>> BEGIN EXTRACTED RECORDS

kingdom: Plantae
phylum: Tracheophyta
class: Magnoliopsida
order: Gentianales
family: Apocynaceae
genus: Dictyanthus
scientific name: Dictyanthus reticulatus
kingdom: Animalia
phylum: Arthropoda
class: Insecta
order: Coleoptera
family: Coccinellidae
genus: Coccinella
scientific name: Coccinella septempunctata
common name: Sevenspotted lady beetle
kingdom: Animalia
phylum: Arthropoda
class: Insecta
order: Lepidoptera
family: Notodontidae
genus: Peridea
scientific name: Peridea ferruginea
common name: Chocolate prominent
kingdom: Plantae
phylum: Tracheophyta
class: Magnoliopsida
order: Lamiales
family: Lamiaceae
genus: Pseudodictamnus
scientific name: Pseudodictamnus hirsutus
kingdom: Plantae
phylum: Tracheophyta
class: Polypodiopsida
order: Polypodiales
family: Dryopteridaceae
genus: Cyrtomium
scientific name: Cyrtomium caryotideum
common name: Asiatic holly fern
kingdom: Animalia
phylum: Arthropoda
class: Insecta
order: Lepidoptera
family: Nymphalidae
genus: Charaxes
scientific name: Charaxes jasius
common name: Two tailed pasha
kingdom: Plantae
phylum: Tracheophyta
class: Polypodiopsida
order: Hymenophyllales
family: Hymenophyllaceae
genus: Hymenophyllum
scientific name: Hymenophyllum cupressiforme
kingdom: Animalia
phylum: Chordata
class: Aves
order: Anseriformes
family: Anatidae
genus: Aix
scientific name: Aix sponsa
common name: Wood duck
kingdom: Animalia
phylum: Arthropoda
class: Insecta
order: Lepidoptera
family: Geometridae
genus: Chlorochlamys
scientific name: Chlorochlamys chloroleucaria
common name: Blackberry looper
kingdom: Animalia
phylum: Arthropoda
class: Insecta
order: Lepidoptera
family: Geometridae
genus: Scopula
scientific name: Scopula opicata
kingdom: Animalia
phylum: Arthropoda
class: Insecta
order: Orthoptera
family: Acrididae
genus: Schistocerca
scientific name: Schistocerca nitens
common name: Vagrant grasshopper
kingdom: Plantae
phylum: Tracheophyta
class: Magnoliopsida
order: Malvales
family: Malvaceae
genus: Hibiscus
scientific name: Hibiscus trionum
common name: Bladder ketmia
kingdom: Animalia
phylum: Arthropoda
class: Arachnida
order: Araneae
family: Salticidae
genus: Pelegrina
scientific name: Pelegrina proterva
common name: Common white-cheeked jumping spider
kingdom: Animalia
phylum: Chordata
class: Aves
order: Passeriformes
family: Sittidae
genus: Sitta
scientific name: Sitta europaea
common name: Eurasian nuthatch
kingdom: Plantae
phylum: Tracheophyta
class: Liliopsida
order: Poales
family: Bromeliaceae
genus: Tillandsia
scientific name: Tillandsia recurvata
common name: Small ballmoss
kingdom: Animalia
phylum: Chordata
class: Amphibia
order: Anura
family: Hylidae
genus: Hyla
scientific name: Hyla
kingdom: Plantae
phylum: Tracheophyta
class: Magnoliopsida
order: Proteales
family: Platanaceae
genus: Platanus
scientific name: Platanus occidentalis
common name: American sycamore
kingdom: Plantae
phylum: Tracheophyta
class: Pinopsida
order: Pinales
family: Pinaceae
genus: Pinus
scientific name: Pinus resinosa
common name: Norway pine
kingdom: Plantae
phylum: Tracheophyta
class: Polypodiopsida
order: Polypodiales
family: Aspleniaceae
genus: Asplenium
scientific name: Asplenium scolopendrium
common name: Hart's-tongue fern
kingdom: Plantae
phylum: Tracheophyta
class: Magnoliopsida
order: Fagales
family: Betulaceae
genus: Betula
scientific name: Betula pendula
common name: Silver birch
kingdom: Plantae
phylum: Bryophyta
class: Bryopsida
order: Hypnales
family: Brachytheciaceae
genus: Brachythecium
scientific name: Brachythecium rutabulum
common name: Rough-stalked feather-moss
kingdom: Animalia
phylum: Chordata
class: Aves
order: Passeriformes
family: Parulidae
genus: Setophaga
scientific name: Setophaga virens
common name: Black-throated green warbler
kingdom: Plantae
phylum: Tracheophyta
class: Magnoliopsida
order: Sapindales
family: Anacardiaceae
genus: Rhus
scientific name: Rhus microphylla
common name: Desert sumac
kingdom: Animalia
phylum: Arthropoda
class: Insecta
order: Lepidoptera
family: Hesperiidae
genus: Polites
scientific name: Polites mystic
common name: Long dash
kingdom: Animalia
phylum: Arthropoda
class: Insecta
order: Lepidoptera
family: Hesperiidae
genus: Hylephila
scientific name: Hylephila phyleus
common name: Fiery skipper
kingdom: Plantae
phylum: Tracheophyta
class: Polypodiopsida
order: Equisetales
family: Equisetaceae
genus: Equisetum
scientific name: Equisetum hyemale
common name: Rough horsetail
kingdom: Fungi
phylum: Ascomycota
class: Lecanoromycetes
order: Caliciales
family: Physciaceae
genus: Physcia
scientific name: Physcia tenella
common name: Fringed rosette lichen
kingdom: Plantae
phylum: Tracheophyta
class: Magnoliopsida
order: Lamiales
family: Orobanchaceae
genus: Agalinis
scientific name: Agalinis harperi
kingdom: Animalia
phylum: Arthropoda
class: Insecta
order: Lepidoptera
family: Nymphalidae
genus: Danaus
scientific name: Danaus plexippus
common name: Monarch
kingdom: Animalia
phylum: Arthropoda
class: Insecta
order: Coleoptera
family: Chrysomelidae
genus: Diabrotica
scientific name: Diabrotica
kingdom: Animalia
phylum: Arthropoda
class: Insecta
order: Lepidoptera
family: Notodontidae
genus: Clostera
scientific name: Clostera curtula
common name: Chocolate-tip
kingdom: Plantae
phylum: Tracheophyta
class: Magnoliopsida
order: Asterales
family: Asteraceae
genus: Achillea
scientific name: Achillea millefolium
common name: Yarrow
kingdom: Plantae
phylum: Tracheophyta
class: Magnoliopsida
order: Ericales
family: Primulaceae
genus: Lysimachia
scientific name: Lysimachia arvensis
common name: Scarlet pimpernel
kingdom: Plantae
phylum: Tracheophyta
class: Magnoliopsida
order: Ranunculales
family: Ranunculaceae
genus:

>> END EXTRACTED RECORDS

STATED TASK —
Convert all the lines above into a Markdown table with two columns, n and Line, giving each line its row number and leaving out any blank lines.

RESULT —
| n | Line |
|---|---|
| 1 | kingdom: Plantae |
| 2 | phylum: Tracheophyta |
| 3 | class: Magnoliopsida |
| 4 | order: Gentianales |
| 5 | family: Apocynaceae |
| 6 | genus: Dictyanthus |
| 7 | scientific name: Dictyanthus reticulatus |
| 8 | kingdom: Animalia |
| 9 | phylum: Arthropoda |
| 10 | class: Insecta |
| 11 | order: Coleoptera |
| 12 | family: Coccinellidae |
| 13 | genus: Coccinella |
| 14 | scientific name: Coccinella septempunctata |
| 15 | common name: Sevenspotted lady beetle |
| 16 | kingdom: Animalia |
| 17 | phylum: Arthropoda |
| 18 | class: Insecta |
| 19 | order: Lepidoptera |
| 20 | family: Notodontidae |
| 21 | genus: Peridea |
| 22 | scientific name: Peridea ferruginea |
| 23 | common name: Chocolate prominent |
| 24 | kingdom: Plantae |
| 25 | phylum: Tracheophyta |
| 26 | class: Magnoliopsida |
| 27 | order: Lamiales |
| 28 | family: Lamiaceae |
| 29 | genus: Pseudodictamnus |
| 30 | scientific name: Pseudodictamnus hirsutus |
| 31 | kingdom: Plantae |
| 32 | phylum: Tracheophyta |
| 33 | class: Polypodiopsida |
| 34 | order: Polypodiales |
| 35 | family: Dryopteridaceae |
| 36 | genus: Cyrtomium |
| 37 | scientific name: Cyrtomium caryotideum |
| 38 | common name: Asiatic holly fern |
| 39 | kingdom: Animalia |
| 40 | phylum: Arthropoda |
| 41 | class: Insecta |
| 42 | order: Lepidoptera |
| 43 | family: Nymphalidae |
| 44 | genus: Charaxes |
| 45 | scientific name: Charaxes jasius |
| 46 | common name: Two tailed pasha |
| 47 | kingdom: Plantae |
| 48 | phylum: Tracheophyta |
| 49 | class: Polypodiopsida |
| 50 | order: Hymenophyllales |
| 51 | family: Hymenophyllaceae |
| 52 | genus: Hymenophyllum |
| 53 | scientific name: Hymenophyllum cupressiforme |
| 54 | kingdom: Animalia |
| 55 | phylum: Chordata |
| 56 | class: Aves |
| 57 | order: Anseriformes |
| 58 | family: Anatidae |
| 59 | genus: Aix |
| 60 | scientific name: Aix sponsa |
| 61 | common name: Wood duck |
| 62 | kingdom: Animalia |
| 63 | phylum: Arthropoda |
| 64 | class: Insecta |
| 65 | order: Lepidoptera |
| 66 | family: Geometridae |
| 67 | genus: Chlorochlamys |
| 68 | scientific name: Chlorochlamys chloroleucaria |
| 69 | common name: Blackberry looper |
| 70 | kingdom: Animalia |
| 71 | phylum: Arthropoda |
| 72 | class: Insecta |
| 73 | order: Lepidoptera |
| 74 | family: Geometridae |
| 75 | genus: Scopula |
| 76 | scientific name: Scopula opicata |
| 77 | kingdom: Animalia |
| 78 | phylum: Arthropoda |
| 79 | class: Insecta |
| 80 | order: Orthoptera |
| 81 | family: Acrididae |
| 82 | genus: Schistocerca |
| 83 | scientific name: Schistocerca nitens |
| 84 | common name: Vagrant grasshopper |
| 85 | kingdom: Plantae |
| 86 | phylum: Tracheophyta |
| 87 | class: Magnoliopsida |
| 88 | order: Malvales |
| 89 | family: Malvaceae |
| 90 | genus: Hibiscus |
| 91 | scientific name: Hibiscus trionum |
| 92 | common name: Bladder ketmia |
| 93 | kingdom: Animalia |
| 94 | phylum: Arthropoda |
| 95 | class: Arachnida |
| 96 | order: Araneae |
| 97 | family: Salticidae |
| 98 | genus: Pelegrina |
| 99 | scientific name: Pelegrina proterva |
| 100 | common name: Common white-cheeked jumping spider |
| 101 | kingdom: Animalia |
| 102 | phylum: Chordata |
| 103 | class: Aves |
| 104 | order: Passeriformes |
| 105 | family: Sittidae |
| 106 | genus: Sitta |
| 107 | scientific name: Sitta europaea |
| 108 | common name: Eurasian nuthatch |
| 109 | kingdom: Plantae |
| 110 | phylum: Tracheophyta |
| 111 | class: Liliopsida |
| 112 | order: Poales |
| 113 | family: Bromeliaceae |
| 114 | genus: Tillandsia |
| 115 | scientific name: Tillandsia recurvata |
| 116 | common name: Small ballmoss |
| 117 | kingdom: Animalia |
| 118 | phylum: Chordata |
| 119 | class: Amphibia |
| 120 | order: Anura |
| 121 | family: Hylidae |
| 122 | genus: Hyla |
| 123 | scientific name: Hyla |
| 124 | kingdom: Plantae |
| 125 | phylum: Tracheophyta |
| 126 | class: Magnoliopsida |
| 127 | order: Proteales |
| 128 | family: Platanaceae |
| 129 | genus: Platanus |
| 130 | scientific name: Platanus occidentalis |
| 131 | common name: American sycamore |
| 132 | kingdom: Plantae |
| 133 | phylum: Tracheophyta |
| 134 | class: Pinopsida |
| 135 | order: Pinales |
| 136 | family: Pinaceae |
| 137 | genus: Pinus |
| 138 | scientific name: Pinus resinosa |
| 139 | common name: Norway pine |
| 140 | kingdom: Plantae |
| 141 | phylum: Tracheophyta |
| 142 | class: Polypodiopsida |
| 143 | order: Polypodiales |
| 144 | family: Aspleniaceae |
| 145 | genus: Asplenium |
| 146 | scientific name: Asplenium scolopendrium |
| 147 | common name: Hart's-tongue fern |
| 148 | kingdom: Plantae |
| 149 | phylum: Tracheophyta |
| 150 | class: Magnoliopsida |
| 151 | order: Fagales |
| 152 | family: Betulaceae |
| 153 | genus: Betula |
| 154 | scientific name: Betula pendula |
| 155 | common name: Silver birch |
| 156 | kingdom: Plantae |
| 157 | phylum: Bryophyta |
| 158 | class: Bryopsida |
| 159 | order: Hypnales |
| 160 | family: Brachytheciaceae |
| 161 | genus: Brachythecium |
| 162 | scientific name: Brachythecium rutabulum |
| 163 | common name: Rough-stalked feather-moss |
| 164 | kingdom: Animalia |
| 165 | phylum: Chordata |
| 166 | class: Aves |
| 167 | order: Passeriformes |
| 168 | family: Parulidae |
| 169 | genus: Setophaga |
| 170 | scientific name: Setophaga virens |
| 171 | common name: Black-throated green warbler |
| 172 | kingdom: Plantae |
| 173 | phylum: Tracheophyta |
| 174 | class: Magnoliopsida |
| 175 | order: Sapindales |
| 176 | family: Anacardiaceae |
| 177 | genus: Rhus |
| 178 | scientific name: Rhus microphylla |
| 179 | common name: Desert sumac |
| 180 | kingdom: Animalia |
| 181 | phylum: Arthropoda |
| 182 | class: Insecta |
| 183 | order: Lepidoptera |
| 184 | family: Hesperiidae |
| 185 | genus: Polites |
| 186 | scientific name: Polites mystic |
| 187 | common name: Long dash |
| 188 | kingdom: Animalia |
| 189 | phylum: Arthropoda |
| 190 | class: Insecta |
| 191 | order: Lepidoptera |
| 192 | family: Hesperiidae |
| 193 | genus: Hylephila |
| 194 | scientific name: Hylephila phyleus |
| 195 | common name: Fiery skipper |
| 196 | kingdom: Plantae |
| 197 | phylum: Tracheophyta |
| 198 | class: Polypodiopsida |
| 199 | order: Equisetales |
| 200 | family: Equisetaceae |
| 201 | genus: Equisetum |
| 202 | scientific name: Equisetum hyemale |
| 203 | common name: Rough horsetail |
| 204 | kingdom: Fungi |
| 205 | phylum: Ascomycota |
| 206 | class: Lecanoromycetes |
| 207 | order: Caliciales |
| 208 | family: Physciaceae |
| 209 | genus: Physcia |
| 210 | scientific name: Physcia tenella |
| 211 | common name: Fringed rosette lichen |
| 212 | kingdom: Plantae |
| 213 | phylum: Tracheophyta |
| 214 | class: Magnoliopsida |
| 215 | order: Lamiales |
| 216 | family: Orobanchaceae |
| 217 | genus: Agalinis |
| 218 | scientific name: Agalinis harperi |
| 219 | kingdom: Animalia |
| 220 | phylum: Arthropoda |
| 221 | class: Insecta |
| 222 | order: Lepidoptera |
| 223 | family: Nymphalidae |
| 224 | genus: Danaus |
| 225 | scientific name: Danaus plexippus |
| 226 | common name: Monarch |
| 227 | kingdom: Animalia |
| 228 | phylum: Arthropoda |
| 229 | class: Insecta |
| 230 | order: Coleoptera |
| 231 | family: Chrysomelidae |
| 232 | genus: Diabrotica |
| 233 | scientific name: Diabrotica |
| 234 | kingdom: Animalia |
| 235 | phylum: Arthropoda |
| 236 | class: Insecta |
| 237 | order: Lepidoptera |
| 238 | family: Notodontidae |
| 239 | genus: Clostera |
| 240 | scientific name: Clostera curtula |
| 241 | common name: Chocolate-tip |
| 242 | kingdom: Plantae |
| 243 | phylum: Tracheophyta |
| 244 | class: Magnoliopsida |
| 245 | order: Asterales |
| 246 | family: Asteraceae |
| 247 | genus: Achillea |
| 248 | scientific name: Achillea millefolium |
| 249 | common name: Yarrow |
| 250 | kingdom: Plantae |
| 251 | phylum: Tracheophyta |
| 252 | class: Magnoliopsida |
| 253 | order: Ericales |
| 254 | family: Primulaceae |
| 255 | genus: Lysimachia |
| 256 | scientific name: Lysimachia arvensis |
| 257 | common name: Scarlet pimpernel |
| 258 | kingdom: Plantae |
| 259 | phylum: Tracheophyta |
| 260 | class: Magnoliopsida |
| 261 | order: Ranunculales |
| 262 | family: Ranunculaceae |
| 263 | genus: |